Required action
Taking the line that contains "[393,1086,523,1103] dependencies). ->" as the start and the last line of the data as the end, repeat exactly every line in that span, but no pictures.

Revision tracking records
· · · · · · ·

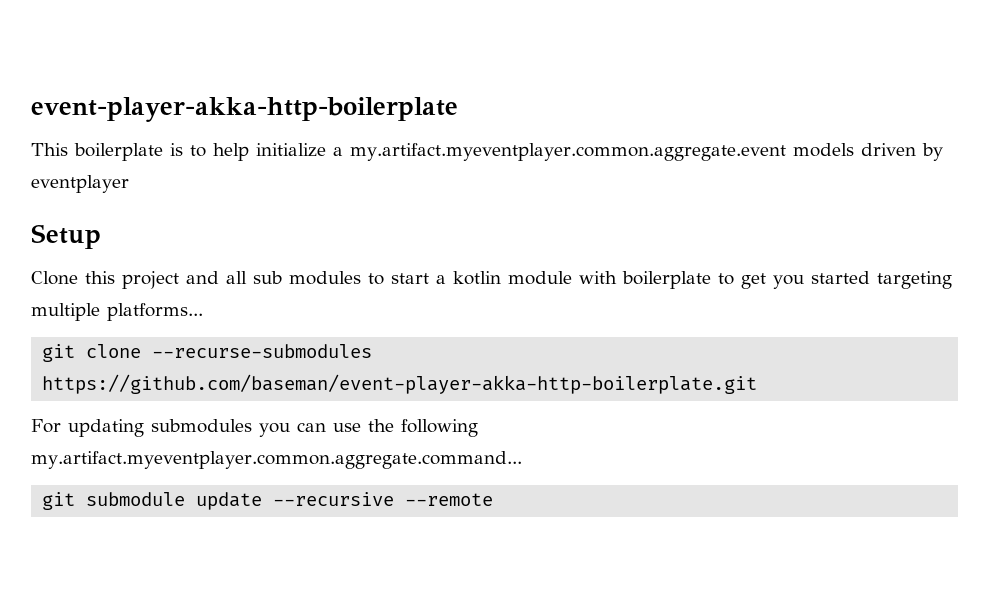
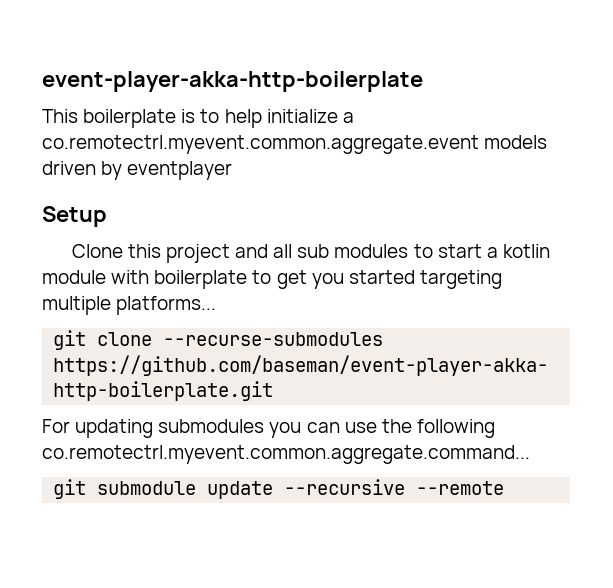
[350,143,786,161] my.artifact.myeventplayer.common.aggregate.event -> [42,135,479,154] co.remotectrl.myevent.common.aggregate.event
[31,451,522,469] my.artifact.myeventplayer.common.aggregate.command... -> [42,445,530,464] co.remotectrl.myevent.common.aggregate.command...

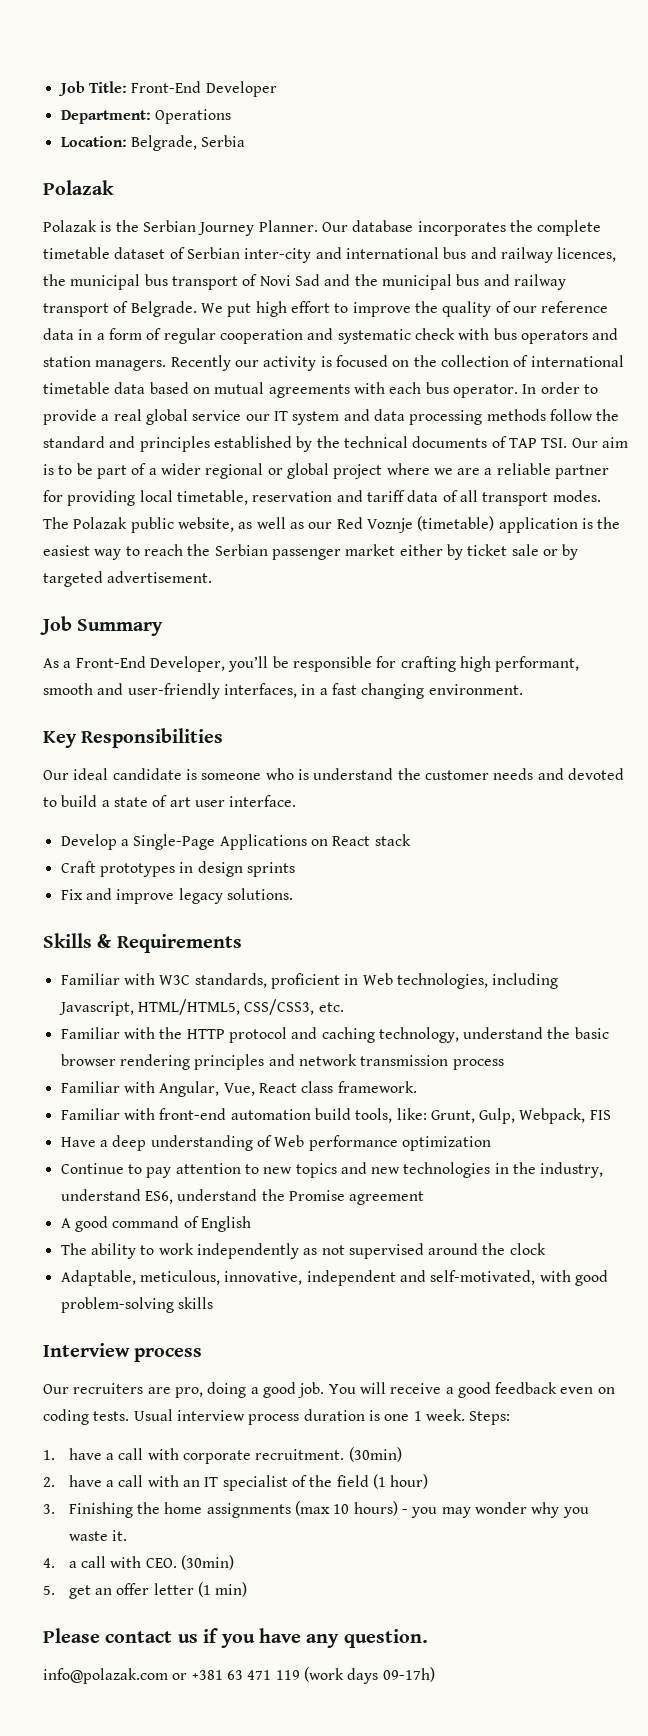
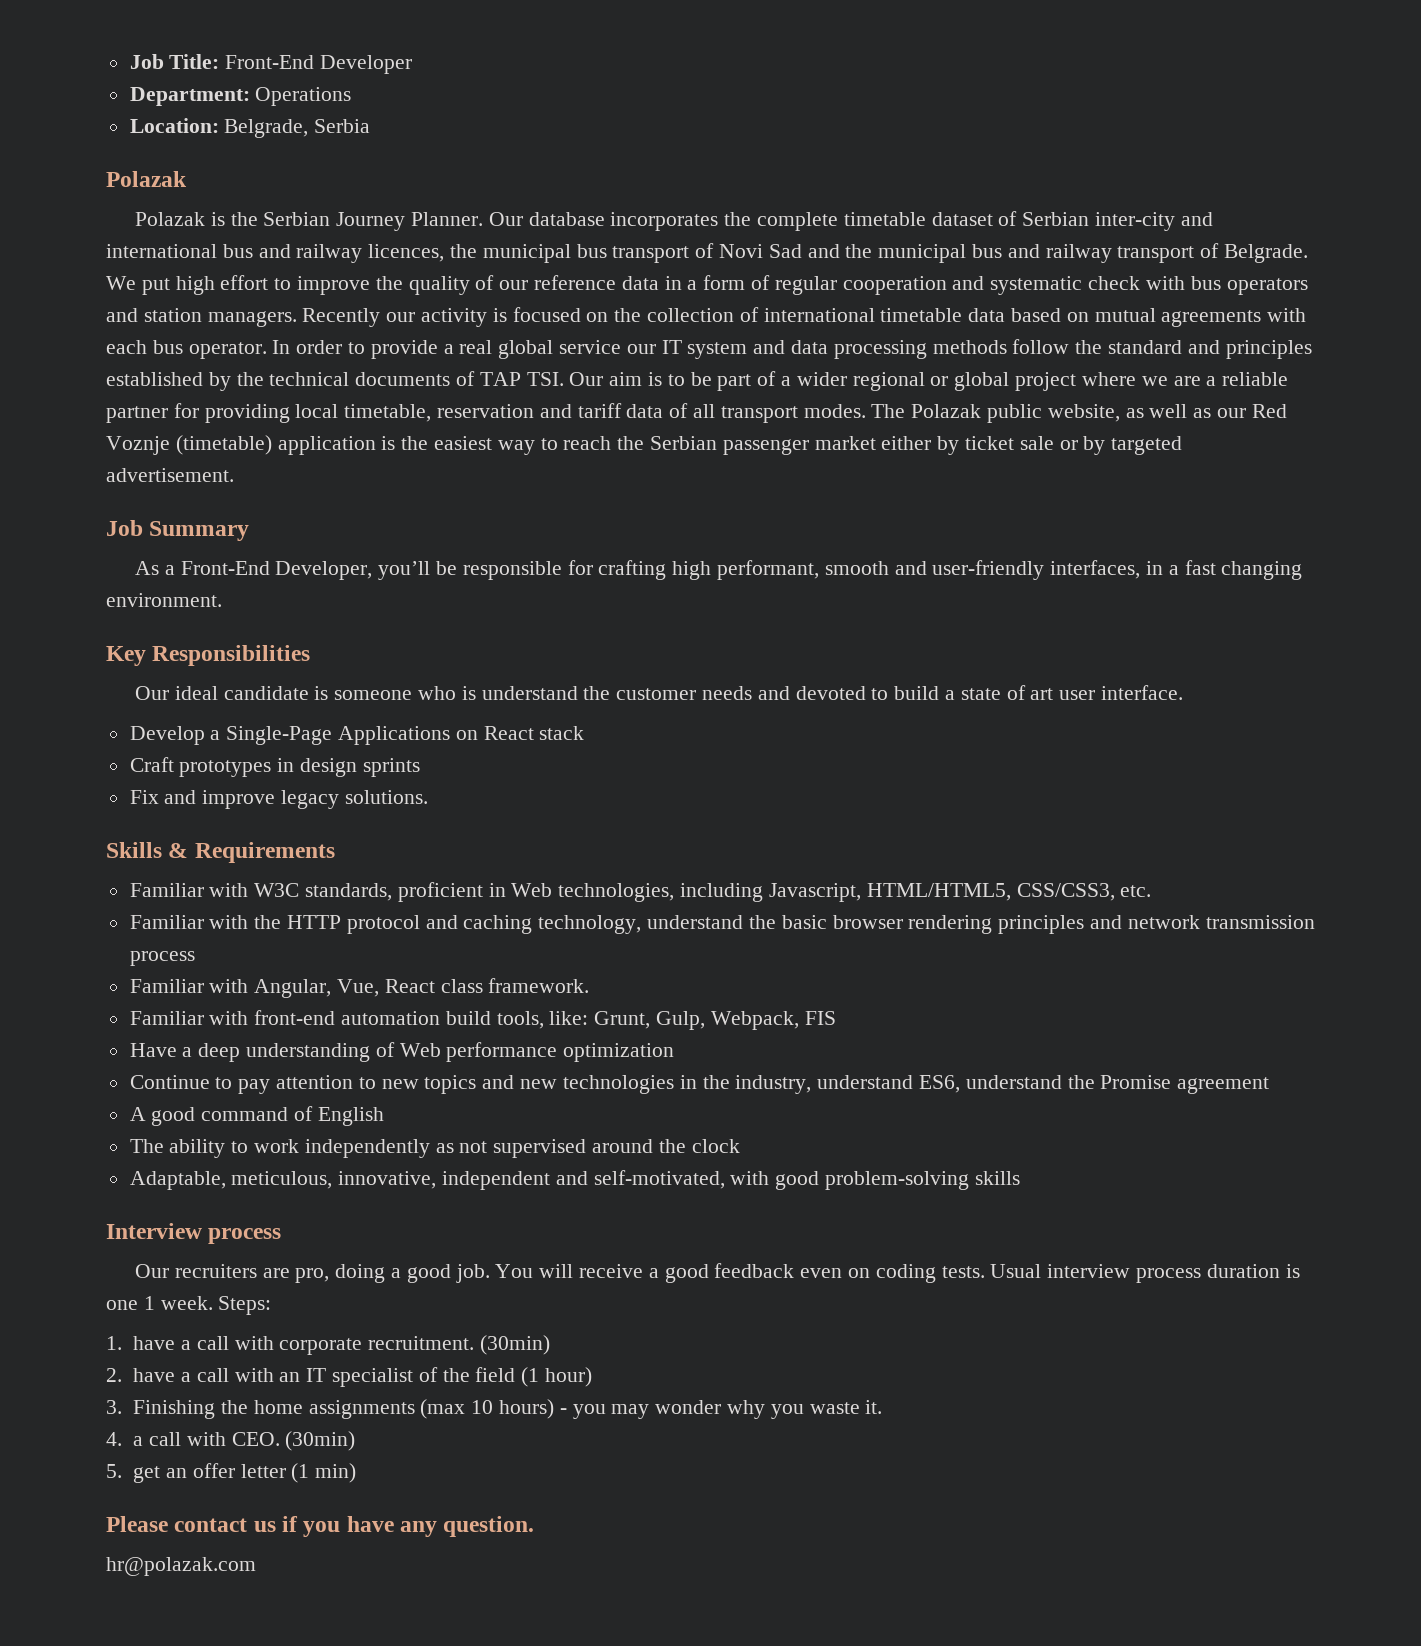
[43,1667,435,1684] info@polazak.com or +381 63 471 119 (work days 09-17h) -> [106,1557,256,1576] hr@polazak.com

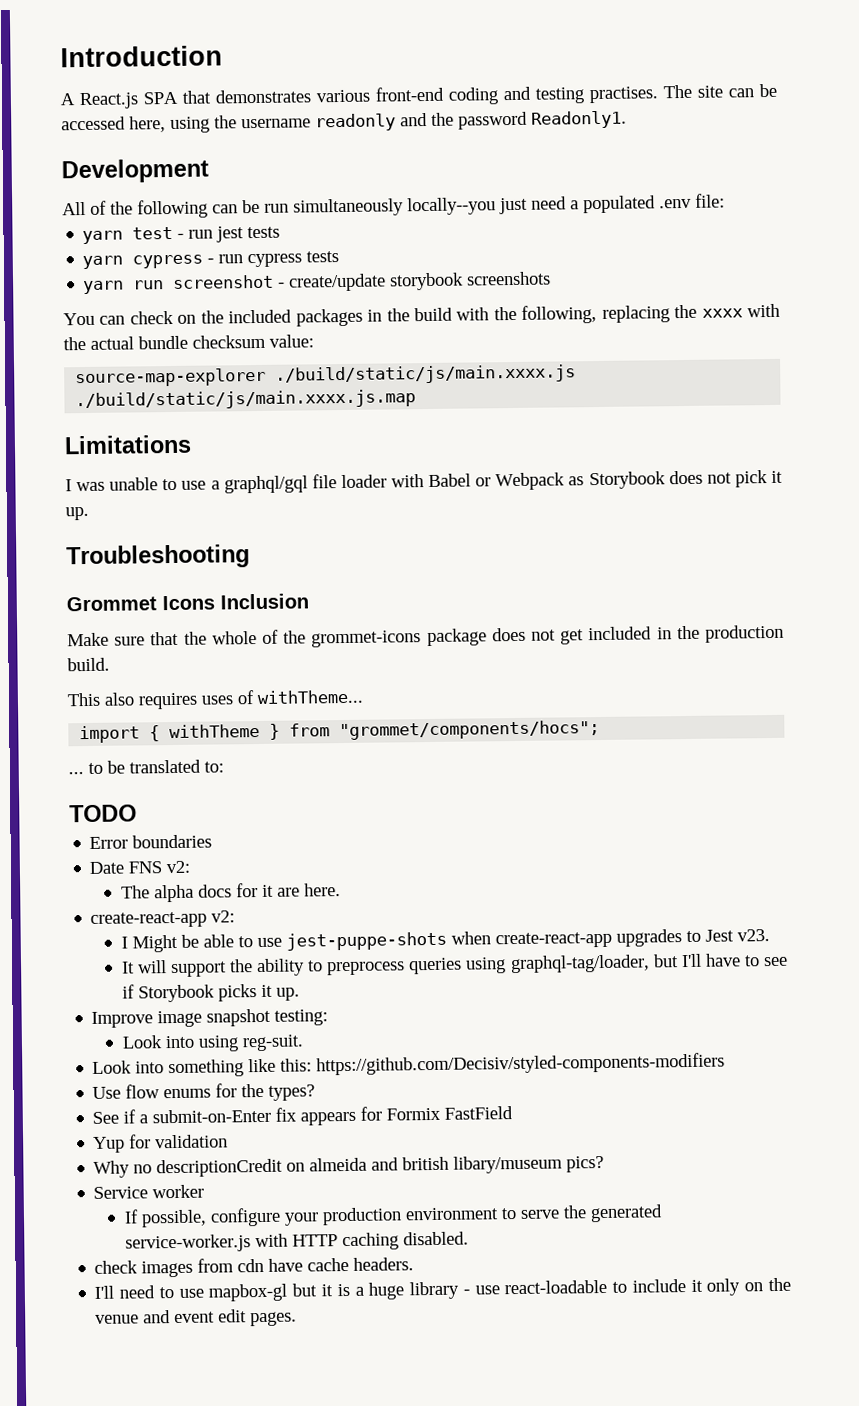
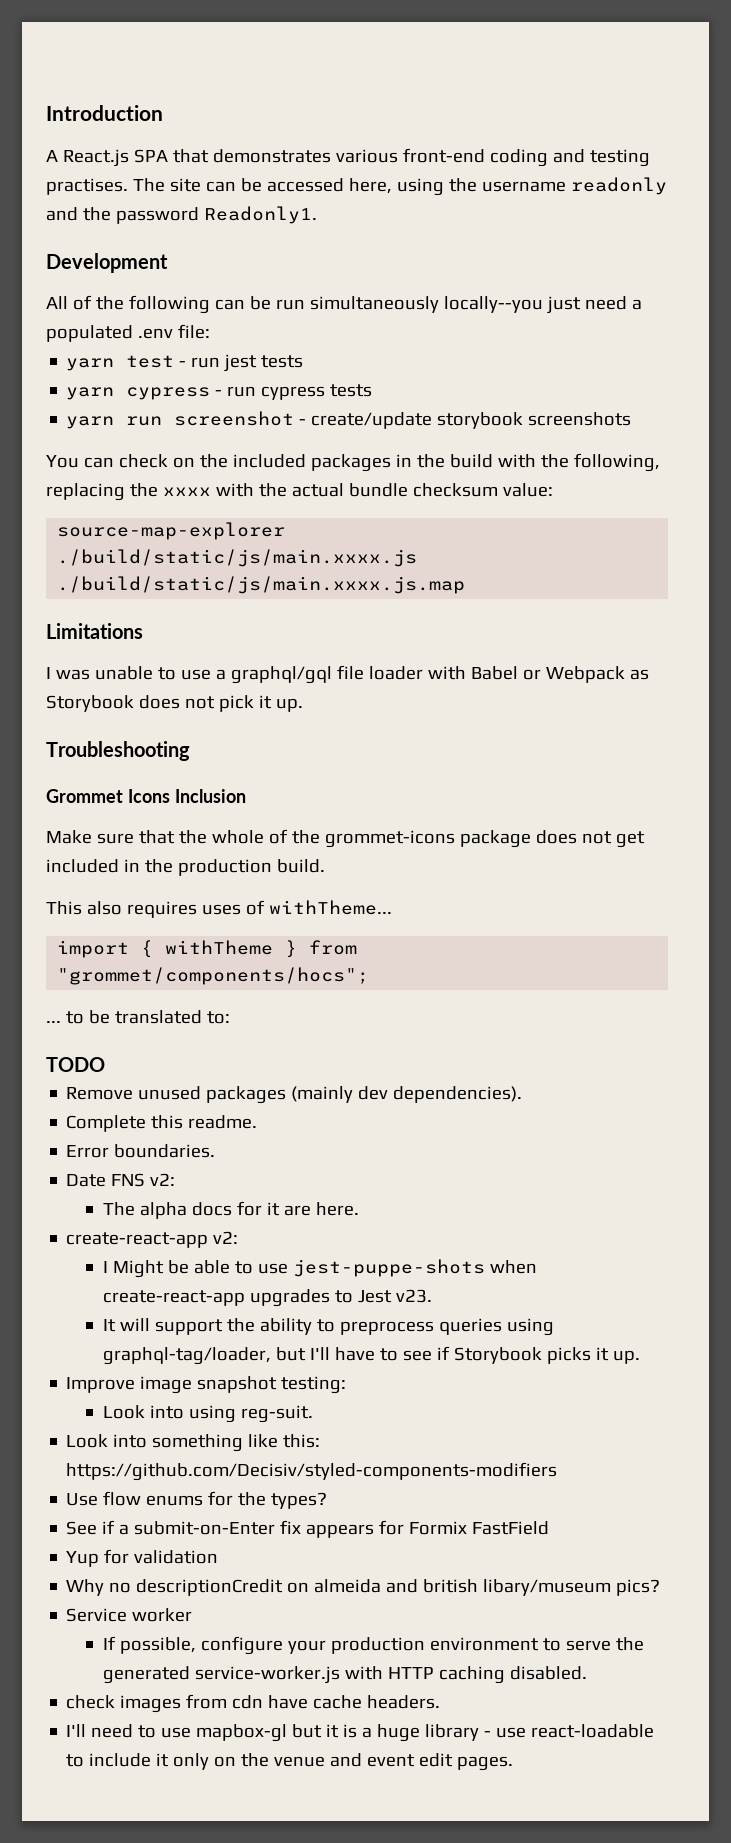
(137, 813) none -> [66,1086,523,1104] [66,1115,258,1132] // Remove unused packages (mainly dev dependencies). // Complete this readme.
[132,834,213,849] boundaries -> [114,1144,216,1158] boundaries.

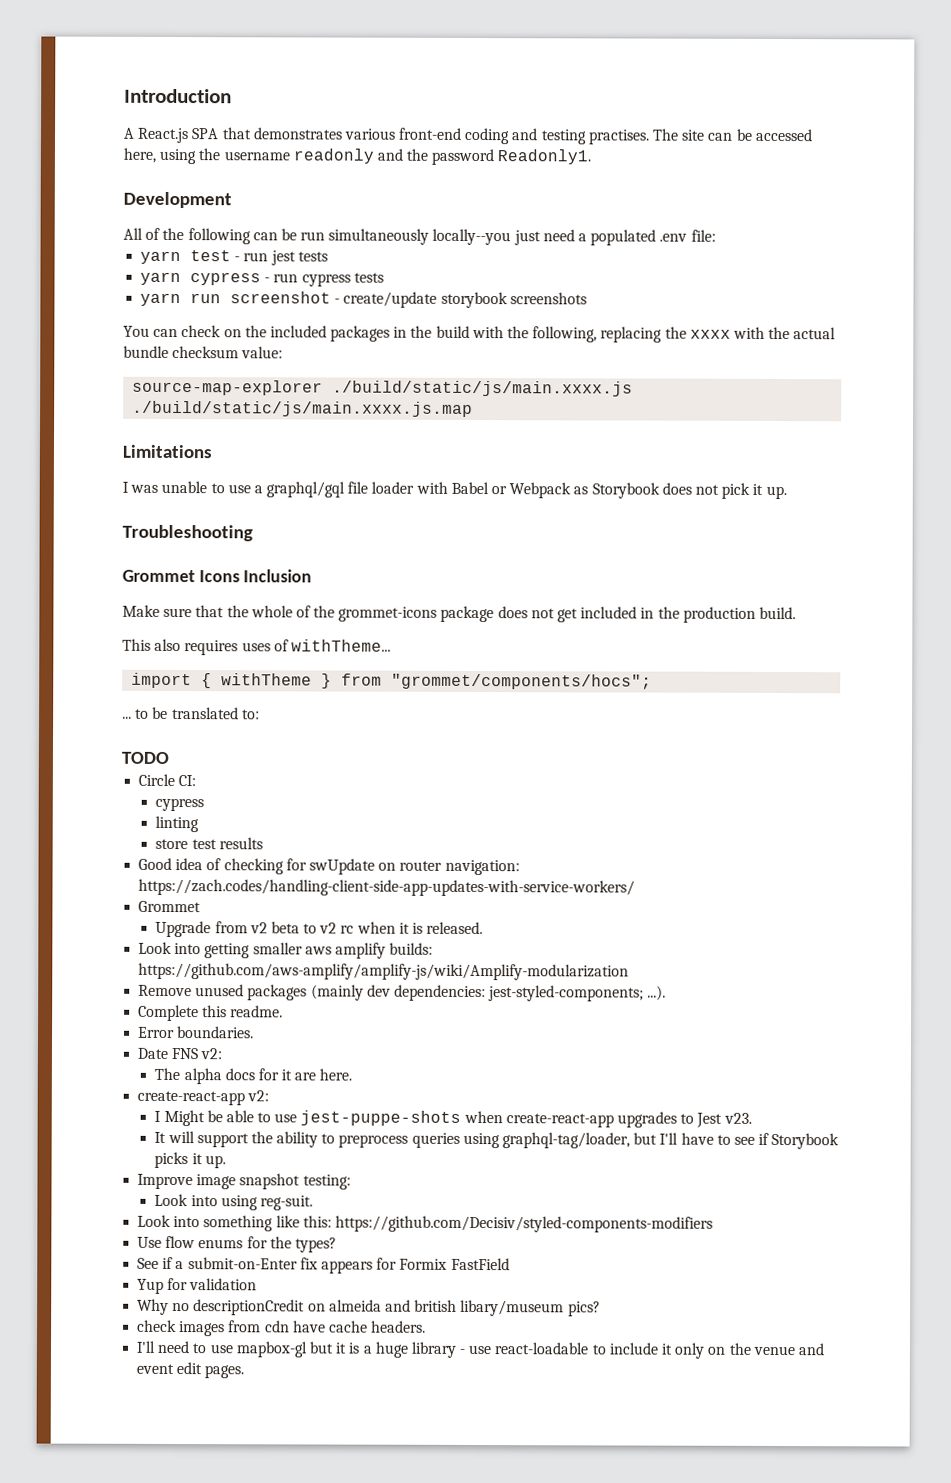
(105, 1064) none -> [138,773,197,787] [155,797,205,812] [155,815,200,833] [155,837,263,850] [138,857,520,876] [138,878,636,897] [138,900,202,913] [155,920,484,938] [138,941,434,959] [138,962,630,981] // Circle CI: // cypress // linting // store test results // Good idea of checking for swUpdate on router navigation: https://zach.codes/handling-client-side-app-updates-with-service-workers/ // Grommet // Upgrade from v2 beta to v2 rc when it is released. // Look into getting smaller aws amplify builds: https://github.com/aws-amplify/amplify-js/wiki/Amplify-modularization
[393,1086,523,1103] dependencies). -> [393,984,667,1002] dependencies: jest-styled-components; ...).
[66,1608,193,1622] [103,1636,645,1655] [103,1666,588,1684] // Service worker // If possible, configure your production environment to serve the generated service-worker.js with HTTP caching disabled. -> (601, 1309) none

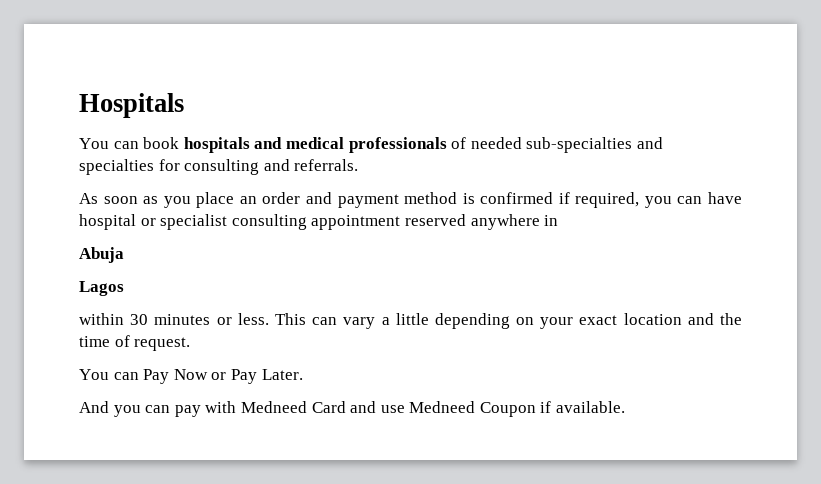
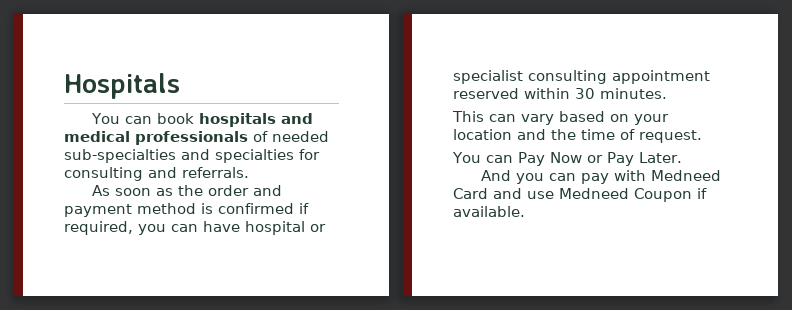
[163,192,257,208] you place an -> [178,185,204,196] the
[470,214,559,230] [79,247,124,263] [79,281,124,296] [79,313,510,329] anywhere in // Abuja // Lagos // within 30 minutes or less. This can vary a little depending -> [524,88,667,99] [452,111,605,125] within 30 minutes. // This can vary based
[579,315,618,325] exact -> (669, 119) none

· · · · · · ·

Task result
[393,1086,523,1103] dependencies). -> [393,984,667,1002] dependencies: jest-styled-components; ...).
[66,1608,193,1622] [103,1636,645,1655] [103,1666,588,1684] // Service worker // If possible, configure your production environment to serve the generated service-worker.js with HTTP caching disabled. -> (601, 1309) none

[163,192,257,208] you place an -> [178,185,204,196] the
[470,214,559,230] [79,247,124,263] [79,281,124,296] [79,313,510,329] anywhere in // Abuja // Lagos // within 30 minutes or less. This can vary a little depending -> [524,88,667,99] [452,111,605,125] within 30 minutes. // This can vary based
[579,315,618,325] exact -> (669, 119) none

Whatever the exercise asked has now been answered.